Reproduce every line of the items below verbatim, leaving out the pictures.

Extracted data entries:
^^^^^^^^^^^^^^^^

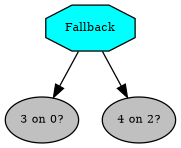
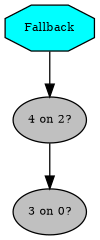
  digraph {
    fontname="times-roman"
    ordering=out
    node [fillcolor=gray fontcolor=black fontname="times-roman" fontsize=9 shape=ellipse style=filled]
    edge [fontname="times-roman"]
    n1 [fillcolor=cyan label=Fallback shape=octagon]
    n2 [label="3 on 0?"]
    n3 [label="4 on 2?"]
-   n1 -> n2
+   n3 -> n2
    n1 -> n3
  }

^^^^^^^^^^^^^^^^

RESULT OF THE EXERCISE:
  digraph {
    fontname="times-roman"
    ordering=out
    node [fillcolor=gray fontcolor=black fontname="times-roman" fontsize=9 shape=ellipse style=filled]
    edge [fontname="times-roman"]
    n1 [fillcolor=cyan label=Fallback shape=octagon]
    n2 [label="3 on 0?"]
    n3 [label="4 on 2?"]
-   n1 -> n2
+   n3 -> n2
    n1 -> n3
  }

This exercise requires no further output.